According to information currently available, the storyline takes place between the first story arc The Transformers: Infiltration and the second arc The Transformers: Escalation for the IDW Transformers series, and between the Breakout and Sentry arcs for New Avengers. Writer Stuart Moore has indicated that it takes place in the regular Marvel continuity between the first two-story arcs of New Avengers, and it is currently held as semi-continuity for IDW, which entails that, although it will not have any effect on the overall storyline of Transformers, it will not contradict it either.

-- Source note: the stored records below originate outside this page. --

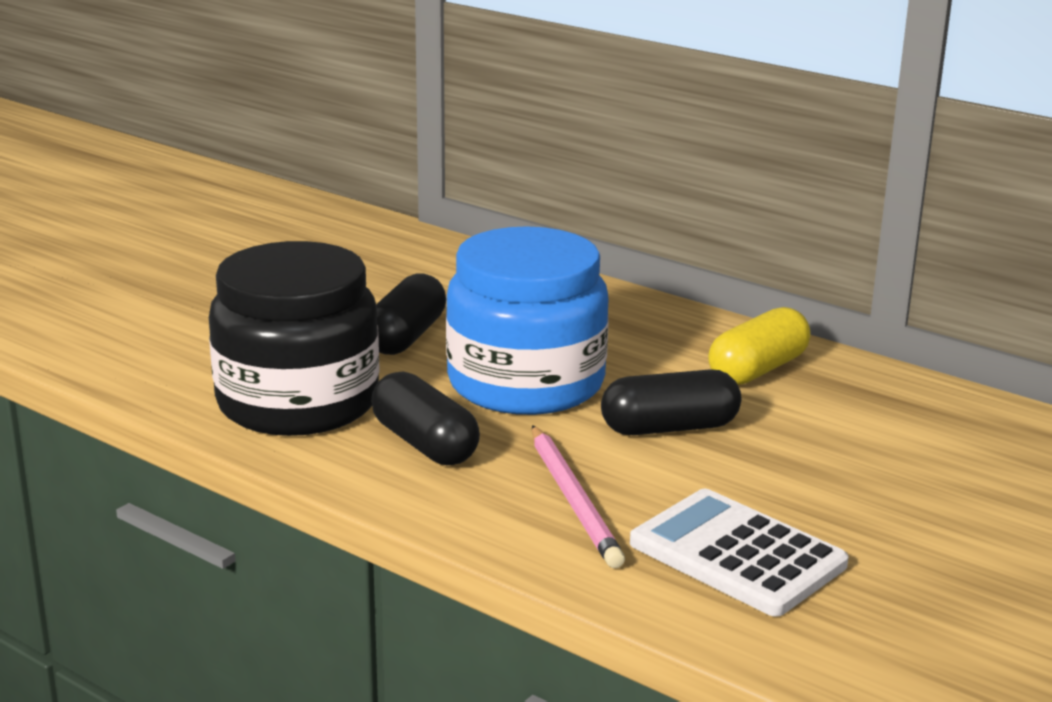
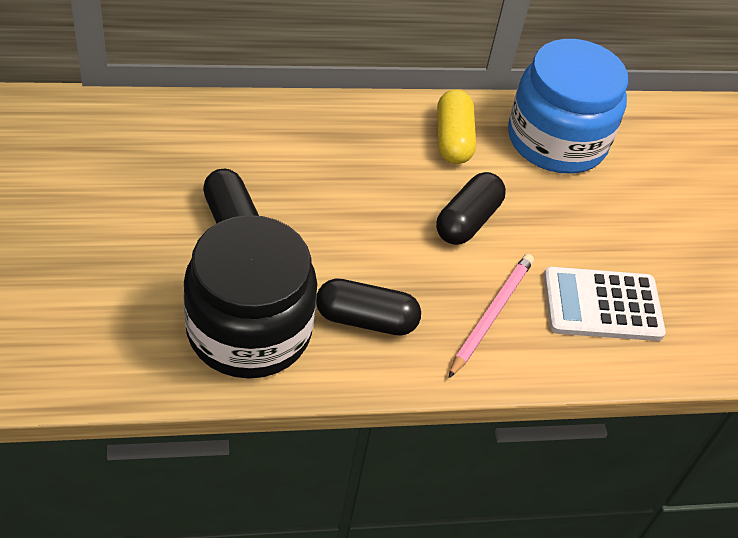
camera: 50 degrees left, 25 degrees up
(526, 383) = (353, 226): blue jar -> blue jar (556, 140)
(574, 500) = (491, 315): pink pencil -> pink pencil turned 90 degrees counterclockwise

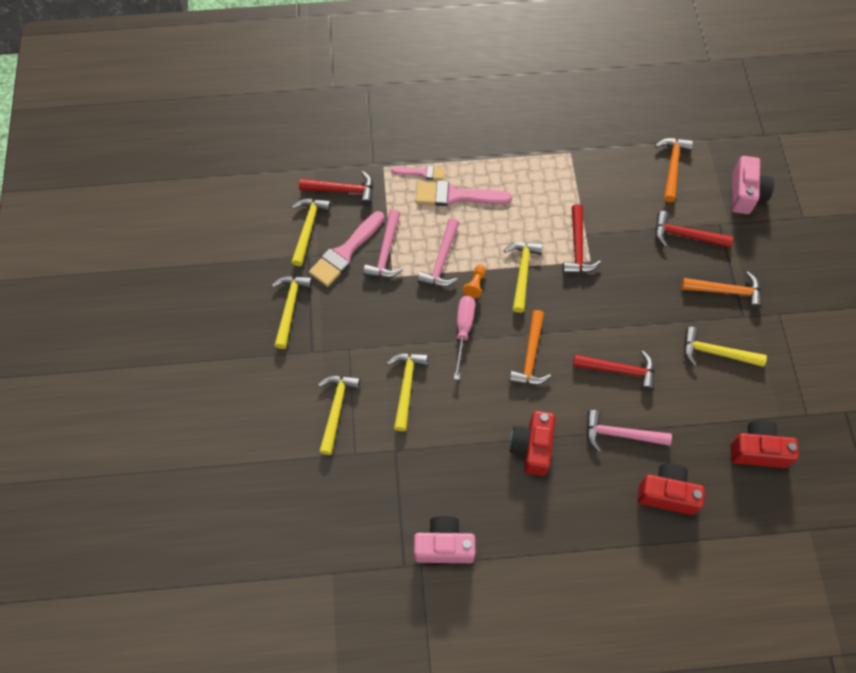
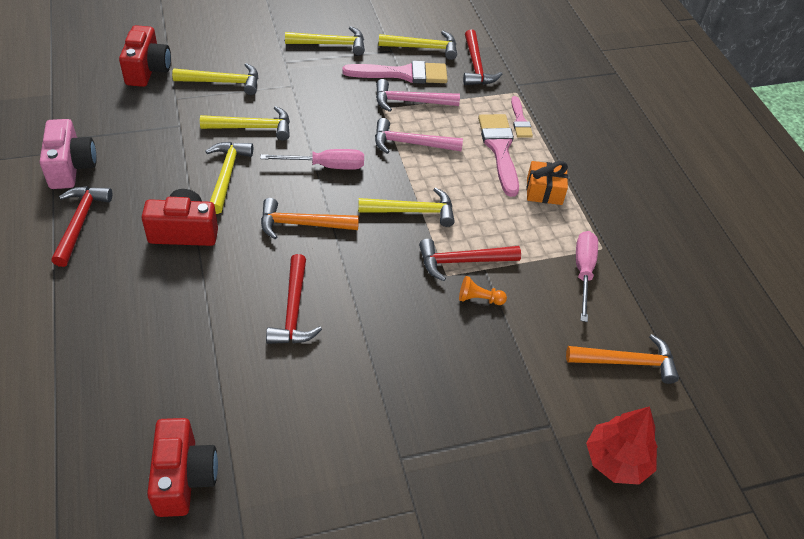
camera: 75 degrees right, 15 degrees down
(345, 252) = (402, 74): pink brush -> pink brush turned 150 degrees clockwise
(475, 284) = (387, 172): orange pawn -> orange pawn (479, 299)
(508, 175) = (544, 191): none -> orange gift
(592, 171) = (583, 272): none -> pink screwdriver
(620, 434) = (204, 314): pink hammer -> none
(667, 494) = (121, 366): red camera -> red camera (147, 70)
(685, 235) = (517, 381): red hammer -> red hammer (80, 223)
(716, 352) = (334, 422): yellow hammer -> yellow hammer (227, 175)
(726, 291) = (437, 434): orange hammer -> none
(745, 194) = (616, 460): pink camera -> red tree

This is Spider-Man's second appearance alongside the Transformers, as he appeared in the third issue of the original Marvel Transformers comic in 1984. However, this will not have any bearing, as the bio for Death's Head in the third issue of the All-New Official Handbook of the Marvel Universe A–Z (released on March 22, 2006) indicated that all previous encounters with the Transformers took place in an alternate universe, thus separating these stories from existence in standard Marvel Universe continuity.

==Plot==
A war is looming between the neighboring Eastern European states of Latveria and Symkaria. Called in by S.H.I.E.L.D., Captain America, Spider-Man, Wolverine and Luke Cage investigate. Discovering a non-human structure and an army of destroyed Doombots, they attempt to force their way inside, only to be met with deadly attacks. Spider-Man is captured as the others force their way out, with the team beginning to fight among themselves. An observing Optimus Prime decides to take the Autobots to counter the threat, as Megatron reveals to a captured Spider-Man that one of Doom's devices is responsible for the tensions, and they prepare to experiment on his mutated DNA. Falcon and Ms. Marvel arrive, followed by the Autobots. Prime's order for them to leave is met by a full attack by the Avengers.

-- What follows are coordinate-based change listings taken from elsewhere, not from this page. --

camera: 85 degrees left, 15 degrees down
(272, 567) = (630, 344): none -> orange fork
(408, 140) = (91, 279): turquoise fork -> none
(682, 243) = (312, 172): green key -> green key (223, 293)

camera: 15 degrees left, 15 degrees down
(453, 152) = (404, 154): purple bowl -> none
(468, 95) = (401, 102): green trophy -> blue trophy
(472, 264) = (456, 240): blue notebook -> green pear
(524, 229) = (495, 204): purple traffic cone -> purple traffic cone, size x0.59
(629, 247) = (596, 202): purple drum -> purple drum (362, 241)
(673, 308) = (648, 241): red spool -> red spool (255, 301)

As the fight continues, with Ms. Marvel and Wolverine in particular appearing highly vicious against their opponents, Doctor Doom intervenes and places a device on Captain America's neck that instantly calms him down. After he manages to talk down Ms. Marvel and Wolverine, the rest of the team talk to the Autobots, and Doom reveals that the Avengers' heightened aggression was caused by a device he developed which was stolen by the Decepticons. Doom departs to attempt to reach a diplomatic solution to the conflict with Symkaria, leaving the Autobots and the Avengers to storm the Decepticon base to rescue Spider-Man. However, Megatron has already determined that the mutated elements of Spider-Man's blood will enable him to enhance his forces' power to a level that not even Energon has accomplished, the enhanced firepower knocking out Optimus Prime just as Iron Man arrives on the scene. Iron Man, in new, Transformer-sized armor, helped to turn the tide against the Decepticons, allowing Prowl, Ratchet, Luke Cage and Wolverine to get inside the ship and rescue Spider-Man.

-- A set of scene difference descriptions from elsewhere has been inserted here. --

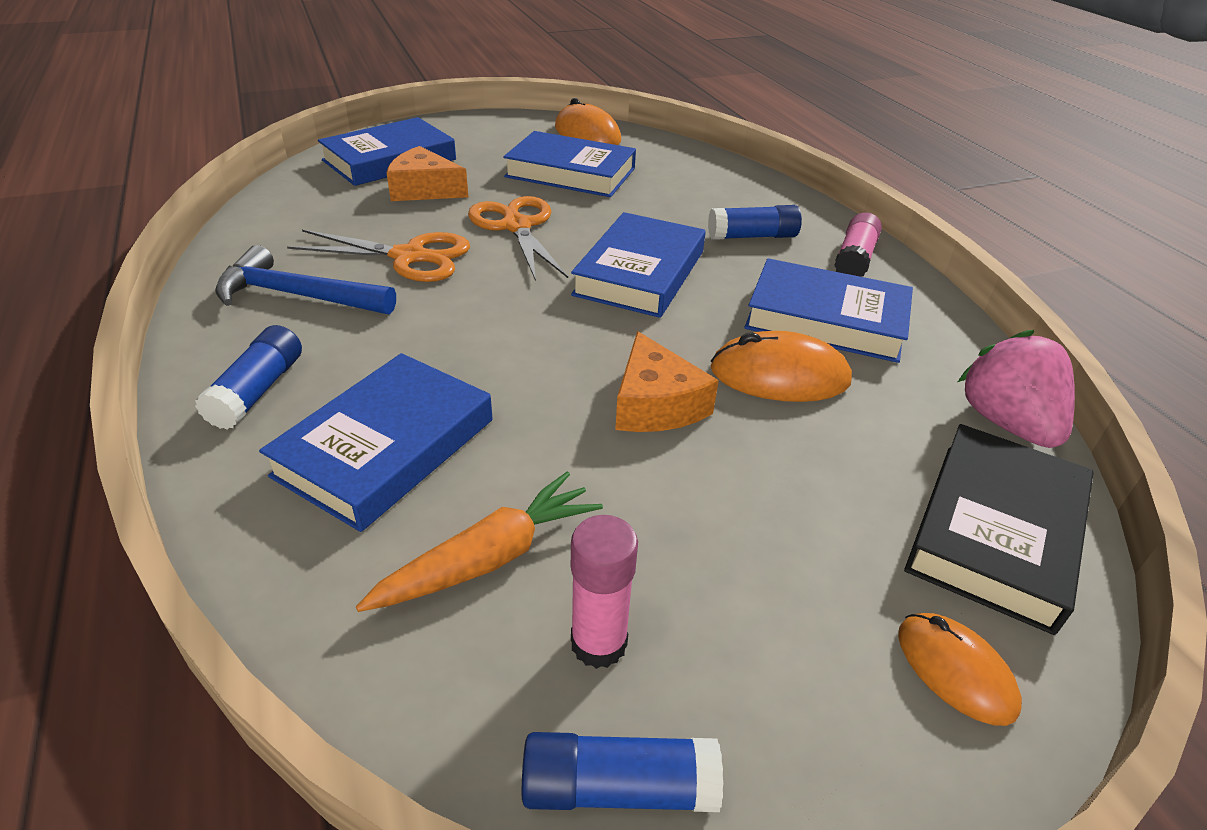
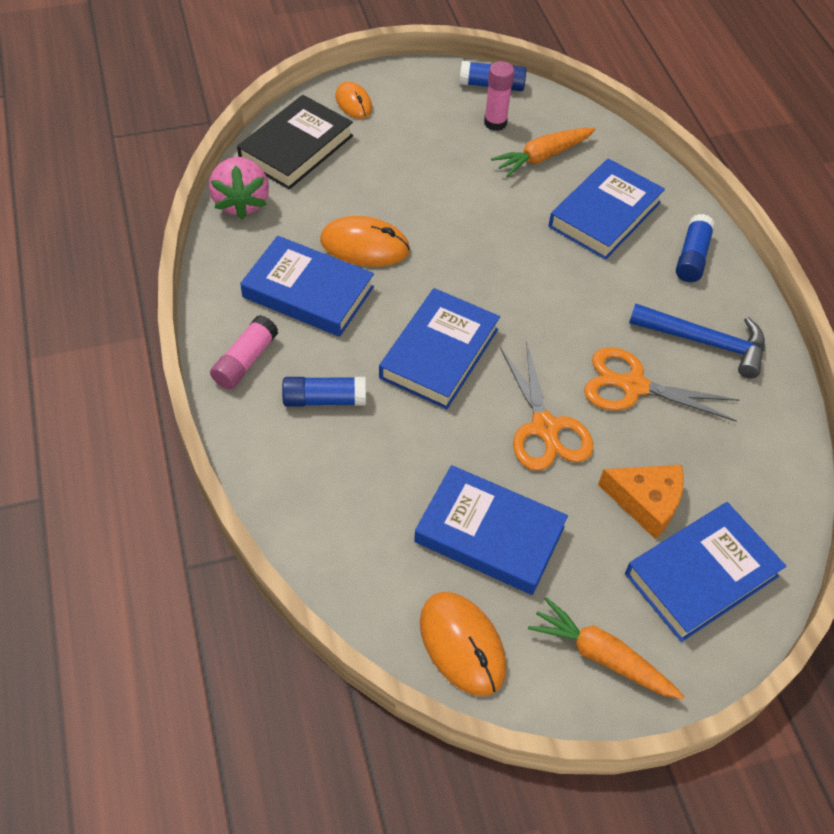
camera: 175 degrees left, 15 degrees up
(483, 132) = (602, 656): none -> orange carrot
(656, 404) = (450, 230): orange cheese -> none

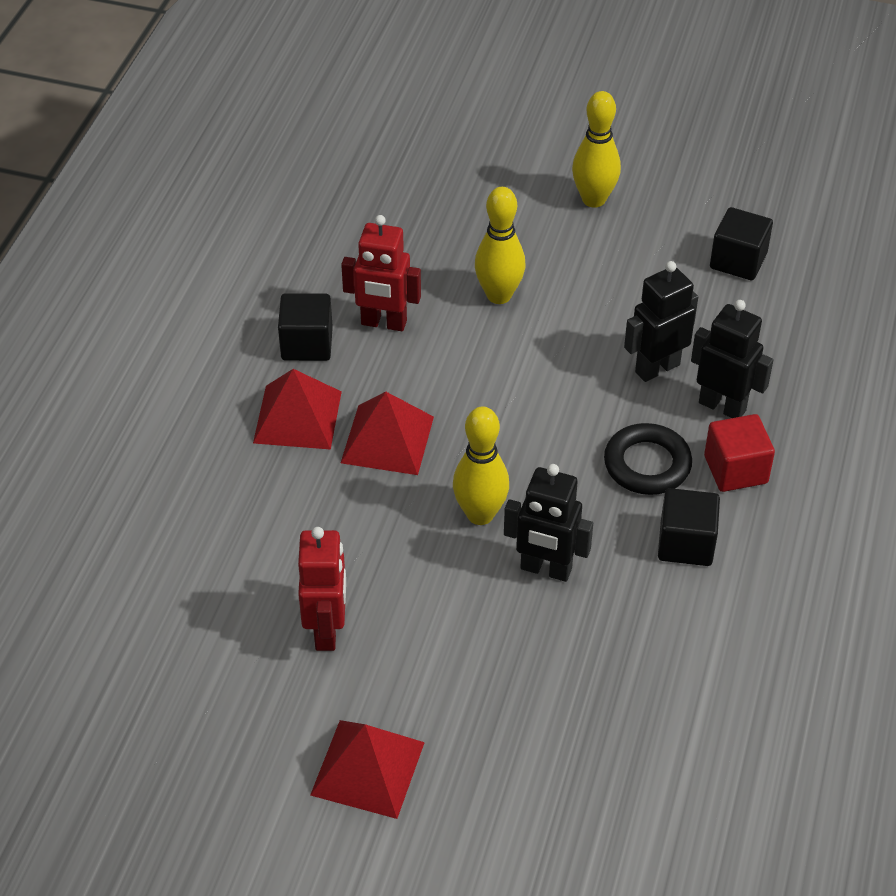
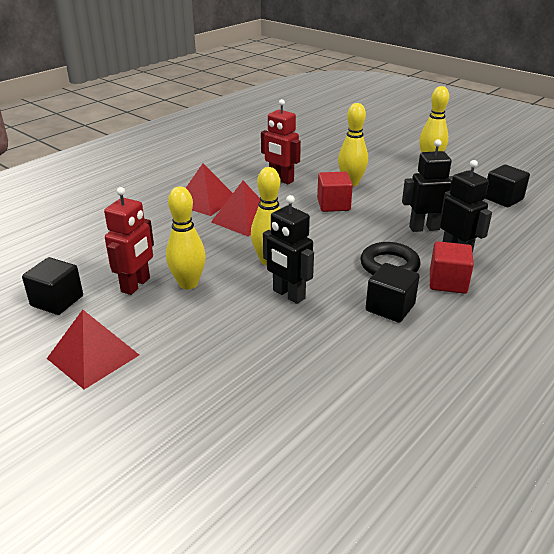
camera: 25 degrees right, 15 degrees down
(307, 344) = (235, 178): black cube -> black cube (57, 301)
(398, 600) = (188, 284): none -> yellow bowling pin
(501, 358) = (333, 205): none -> red cube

As Iron Man and Megatron face off outside the base, the Autobots track down Spider-Man, subsequently freeing him with the aid of Doctor Doom (who has turned on the Decepticons after they betrayed him). Realizing that the Decepticons are too powerful to take on as they are, the Autobots ask for Spider-Man and Wolverine's permission to use the same energy-enhancement method that the Decepticons used, taking blood samples from the two and using it to enhance their own abilities, and the two heroes agree to the procedure. While Spider-Man joins the Autobots outside the ship, Wolverine and Doctor Doom track down the device that initially amplified the Avengers' aggression and Wolverine destroys it, leaving Doom to make his own way out as he rejoins his teammates. Although Iron Man's Transformer armor is destroyed after it suffers an overload while fighting Megatron, the Autobots are still able to turn the tide, thanks to their power boost Spider-Man and Luke Cage knocking down Megatron and forcing him to flee. With the other Decepticons and the Autobots subsequently departing themselves, the Avengers are left to report to the government about the situation. Meanwhile, the Autobots reports that Ramjet has gone to Earth and it is implied that he has taken the form of the Avengers Quinjet.